Written in 2012
Part One of Three Articles
If the great actress Viola Davis is nominated for the lead Oscar for her work in “The Help,” she would become only the eighth black woman to have scored that achievement in the Best Actress Oscar category in 82 years!
Black Directors
Not a single black director is a frontrunner in this year’s Oscar race. So much for progress, and history moving forward. In the Oscar’s seventy-seven year history, the only African American to have received a directing nomination is John Singleton, for the 1991 urban crime drama, Boyz N’ the Hood.
Spike Lee, the dean of contemporary African American filmmakers, has never been nominated for Best Director, despite impressive achievements in such timely films as Do the Right Thing, and the epic biopic, Malcolm X, both of which aroused controversy due to their inflammatory subject matter. In 1997, Lee’s documentary feature, 4 Little Girls, was nominated, but once again the prize went to a Holocaust documentary, The Long Way Home.
Danzel Washingon has won two Oscars, Supporting for Glory and Best Actor for Training Day, but both movies were helmed by white directors.
Black-Themed Movies
Before Spike Lee, most black-themed and all-black cast pictures were directed by white filmmakers, including King Vidor’s 1929 Hallellujah (for which he received Best Director nomination), Vincente Minnelli’s 1943 feature debut, Cabin in the Sky, and others.
The all-black Carmen Jones (1954), inspired by Bizet’s famous opera, was also brought to the screen by a white filmmaker, Otto Preminger. In this reworking, a sexy black factory worker and a whore (Dorothy Dandridge) elopes with a soldier named Joe (Harry Belfanote) evading law. Carmen is strangled by Joe after deserting him for a prizefighter.
Black-themed movies, whether helmed by white or black artists, have seldom won recognition for their filmmakers, though the films themselves have been nominated. Spielberg’s The Color Purple, adapted to the screen from Alice Walker’s best-selling novel, is one of the greatest losers in the Oscar annals. Spielberg, who earlier had won the Directors Guild Award, failed to receive a Best Director citation, but The Color Purple received a record of eleven nominations. yet when it came to the actual awards, the film lost out in each and every category; the big winner that year was Out of Africa.
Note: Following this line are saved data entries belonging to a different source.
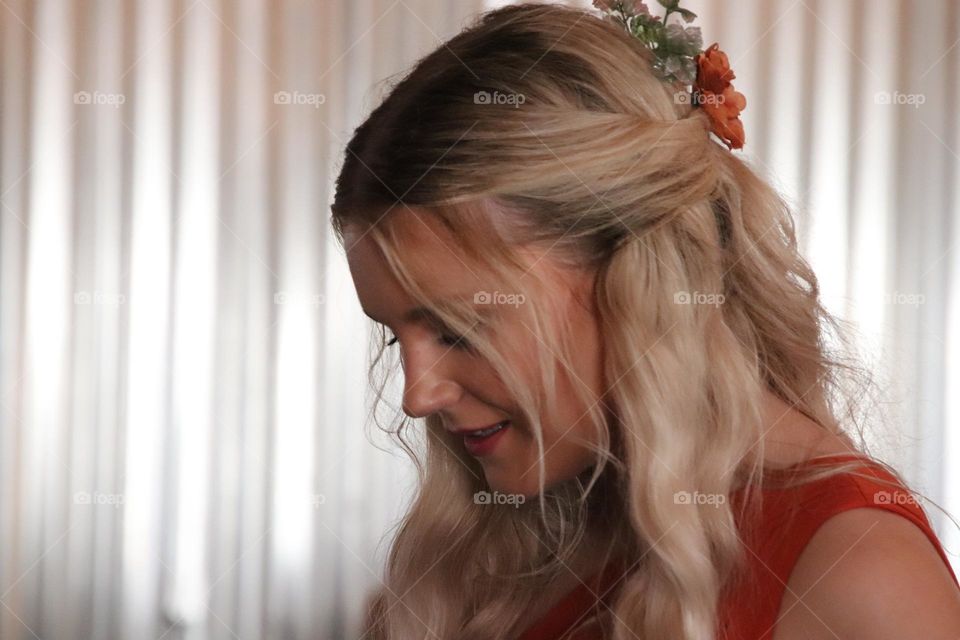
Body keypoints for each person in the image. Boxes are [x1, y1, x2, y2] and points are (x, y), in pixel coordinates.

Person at [329, 2, 960, 638]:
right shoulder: (526, 540)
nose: (417, 395)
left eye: (457, 330)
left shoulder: (856, 575)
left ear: (637, 277)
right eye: (393, 336)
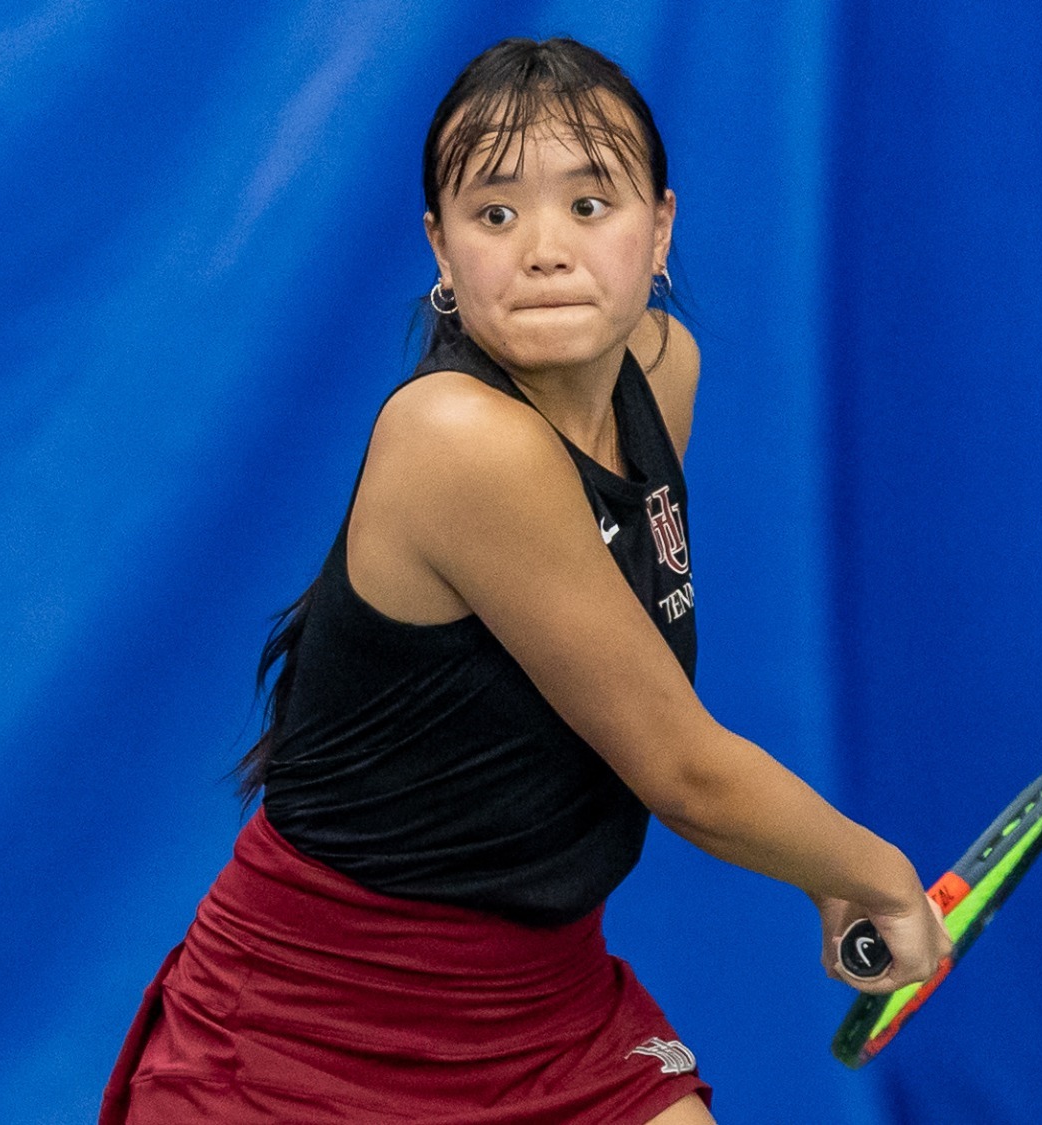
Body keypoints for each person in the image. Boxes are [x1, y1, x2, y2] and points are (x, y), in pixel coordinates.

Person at [100, 36, 950, 1125]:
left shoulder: (662, 372)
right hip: (313, 1016)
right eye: (495, 214)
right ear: (440, 248)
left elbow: (612, 683)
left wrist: (827, 868)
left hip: (544, 1000)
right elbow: (679, 769)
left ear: (660, 229)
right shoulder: (457, 438)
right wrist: (875, 873)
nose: (545, 250)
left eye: (590, 205)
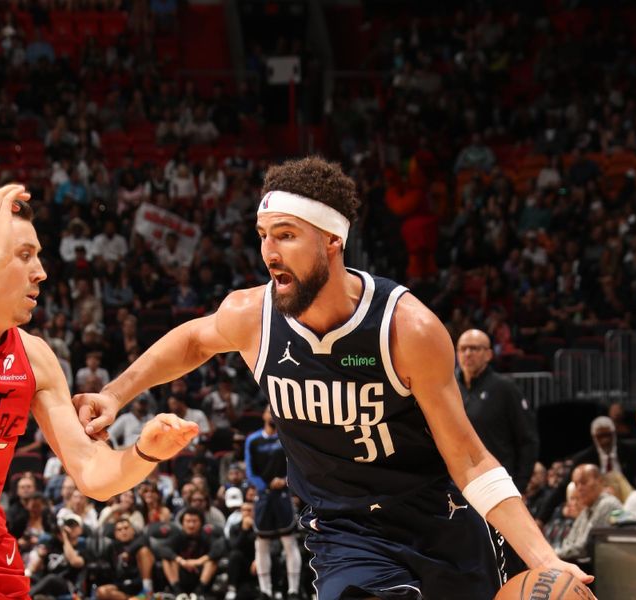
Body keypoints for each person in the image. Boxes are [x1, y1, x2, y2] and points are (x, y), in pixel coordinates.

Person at [75, 157, 591, 599]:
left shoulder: (405, 328)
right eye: (263, 236)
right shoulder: (254, 316)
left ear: (331, 242)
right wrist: (116, 393)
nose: (269, 253)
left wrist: (546, 559)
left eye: (286, 235)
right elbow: (193, 339)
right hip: (345, 530)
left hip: (440, 520)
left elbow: (471, 457)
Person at [0, 185, 199, 599]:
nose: (41, 271)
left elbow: (94, 476)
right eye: (23, 255)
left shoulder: (35, 357)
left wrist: (147, 451)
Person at [455, 328, 539, 578]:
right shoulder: (449, 388)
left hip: (498, 492)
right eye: (463, 348)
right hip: (459, 494)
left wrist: (520, 485)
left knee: (506, 564)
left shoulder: (504, 388)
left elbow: (528, 441)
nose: (468, 354)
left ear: (489, 354)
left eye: (475, 348)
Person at [246, 406, 302, 600]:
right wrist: (264, 485)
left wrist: (284, 479)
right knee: (261, 543)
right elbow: (250, 471)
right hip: (263, 495)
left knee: (289, 541)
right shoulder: (252, 440)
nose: (272, 414)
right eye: (269, 411)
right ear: (263, 415)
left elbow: (297, 463)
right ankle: (265, 591)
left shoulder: (286, 436)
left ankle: (293, 590)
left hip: (283, 494)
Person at [555, 464, 622, 562]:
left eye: (583, 482)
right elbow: (568, 541)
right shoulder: (587, 509)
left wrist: (555, 554)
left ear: (600, 481)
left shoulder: (607, 504)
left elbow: (585, 547)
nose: (579, 489)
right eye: (576, 484)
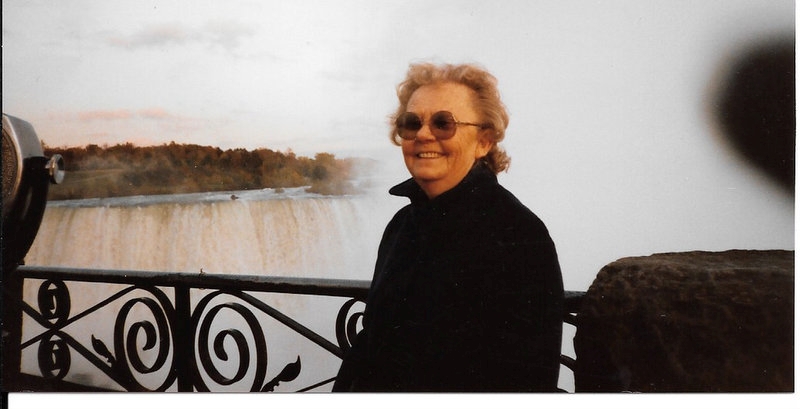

The Color Purple was certainly not one of Spielberg’s great pictures. What was missing from the movie was the unique voice of its protagonist Celie (Whoopi Goldberg), which gave the book such distinction. Spielberg turned an intimate and complex tale with strong lesbian overtones into what scholar Donald Bogle described as “a Disneyesque Victorian melodrama full of ‘big’ moments and simplified characters.” For Bogle, it became “a family film that soft-pedaled its lesbian theme.”
Even white directors of decent black-themed pictures have been snubbed by the Academy. Stanley Kramer’s 1967 Oscar nominee, Guess Who’s Coming to Dinner, opened to mixed reviews. For the harsher critics, it was “pure 1949 claptrap done up in 1940s high-gloss MGM style. By concentrating on nice decent people entangled in personal heartaches, director Kramer diverted the audience from any real issue.”
Guess Who’s Coming’s major competitor was another black-themed film, In the Heat of the Night. The film won the 1967 Best Picture, but the directing Oscar that year went to Mike Nichols for The Graduate rather than Norman Jewison. In 1984, A Soldier’s Story was nominated for Best Picture, but helmer Jewison again failed to receive a directing nod. The Academy finally compensated Jewison, who never won a legit Oscar despite three nominations (the other two were for Fiddler on the Roof and Moonstruck) with the Irving G. Thalberg Memorial Award, in 1999.